Кирееву оставалось соглашаться и каяться в своих прошлых деяниях и поступках. Так дошли они
– вместе с батюшкой - до дней совсем недавних. Михаил только начал рассказывать о том, что произошло в деревне Галичья Гора, заново переживая случившееся, но старец остановил его:
– Не надо так подробно... Вы теперь поняли, что важно не богословское или литературное определение искушения, а нечто совсем иное?
– Да, - ответил уже переставший чему-либо удивляться Киреев.
– Вы раскаиваетесь в том, что мысленно осудили людей, которые за вас потом свои души положили, как за брата своего?
Киреев заплакал.
– Да, - прошептал он.
– Хорошо, - ободряюще сказал батюшка, неожиданно улыбнувшись, правда, одними глазами. Никогда и ни в чем не надейтесь на себя - и Бог избавит вас от любого искушения. А если оно все же придет - даст вам силы выстоять в борьбе. Но для начала привыкните осуждать только одного человека - самого себя. И тогда Бог вас не осудит. А не осудит Бог - не страшны будут искушения.
– А они еще... будут... у меня?
– Слезы буквально душили Киреева. Впервые за все время исповеди отец Илларион посмотрел Кирееву прямо в глаза.
– Не правда ли, - будто не услышав вопроса, спросил Михаила старец, - не пойти к экстрасенсу, узнав, что у тебя рак, оказалось легче, чем вернуть найденные деньги? А победить похоть оказалось еще труднее. А еще труднее обуздать свой язык, осуждающий брата своего... Киреев опустил голову.
– Вы все правильно про меня говорите.
– Нет, я простой и грешный монах. Это Господь - сердцевед. Будут ли у вас еще искушения? вновь улыбнулся старец, на этот раз не только глазами.
– Так ведь дорога ваша еще продолжается. Вы отныне православный человек и, значит, должны знать: чем дольше будете идти, тем больше будете понимать, что путь на самом деле бесконечен, а вы только в самом его начале.
– Зачем же тогда... отправляться в дорогу?
– Помните, своим ученикам Господь говорит, что только милостью Божией может спастись человек. Вот вам и ответ. Милость - это дар любви. Любви Бога к нам, грешным и недостойным. Он и взывает к нам ежечасно и ежеминутно: "Приидите ко Мне вси труждающиеся и обремененные и Аз упокою вы". Если Он зовет нас, то как же не идти? Легким и сладостным был бы наш путь, если бы не гордость и себялюбие, что живет в сердце каждого из нас.

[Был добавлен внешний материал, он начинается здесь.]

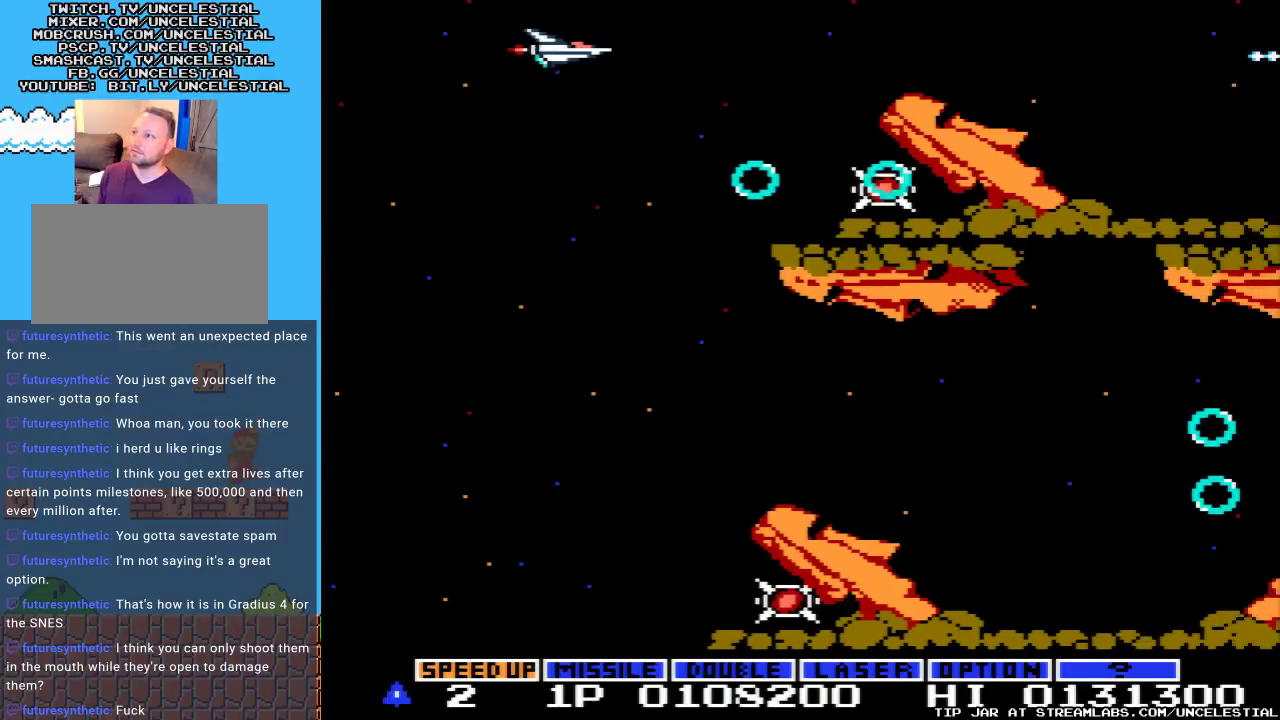
{"buttons": ["DPAD_RIGHT"], "events": [[33, "DPAD_DOWN", "down"], [233, "DPAD_DOWN", "up"], [300, "DPAD_RIGHT", "down"]]}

– Но ведь были же святые люди, батюшка.
– Един Бог свят. Вот скажите, почему вы так осуждали тех деревенских людей, хотя они последний кусок хлеба вам предложили и приютили на ночь? Почему заранее приписали им дурное?

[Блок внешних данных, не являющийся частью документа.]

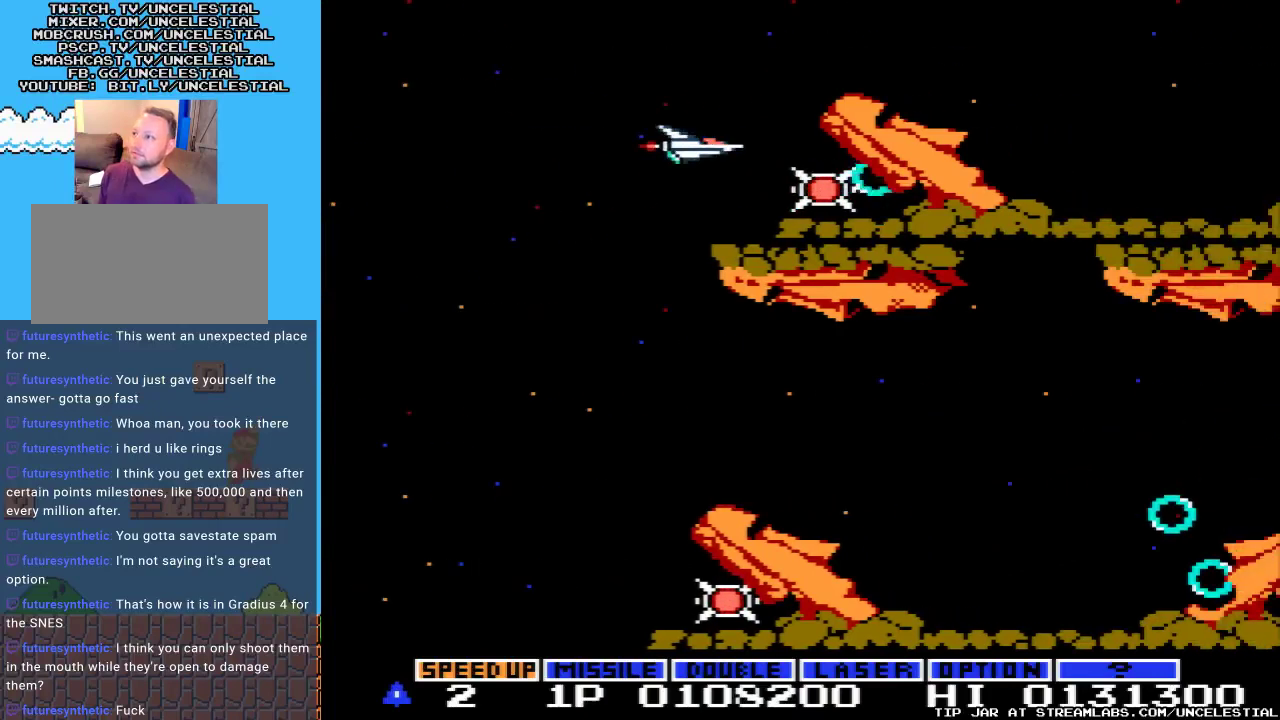
{"buttons": [], "events": [[67, "DPAD_RIGHT", "up"], [233, "DPAD_DOWN", "down"], [367, "DPAD_DOWN", "up"]]}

– Сам не знаю. Но я пытаюсь бороться со своей гордыней, если она - причина моих дурных поступков.
– Это хорошо, но без Него мы не можем ничесоже. Вот и очищает Он сердца наши скорбями и болезнями. И вам великая милость была дана - через страдания искупить прежние грехи свои. Нужно ли спрашивать: идти мне или не идти? Не спрашивайте - идите. Носите в сердце упование на Него и идите. А если покажется вам, что вы уже пришли, что вы уже спасены и теперь вокруг вас спасаются тысячи - значит, шли вы совсем в другую сторону.
– Простите, батюшка, но разве преподобный Серафим...
– Нет, он не совсем так об этом говорил. "Радость моя, - сказал преподобный одному человеку,
– молю тебя, стяжи дух мирен, и тогда тысячи душ спасутся около тебя". Мирный дух - это признак того, что мы идем к Богу, а не бежим от него, что мы со смирением принимаем все, посылаемое Им... Все, - как-то устало произнес старец, - давайте я отпущу ваши грехи и идите - причащайтесь... Теперь целуйте крест, Евангелие... Давайте я благословлю вас. Вы хотели спросить меня о своей болезни?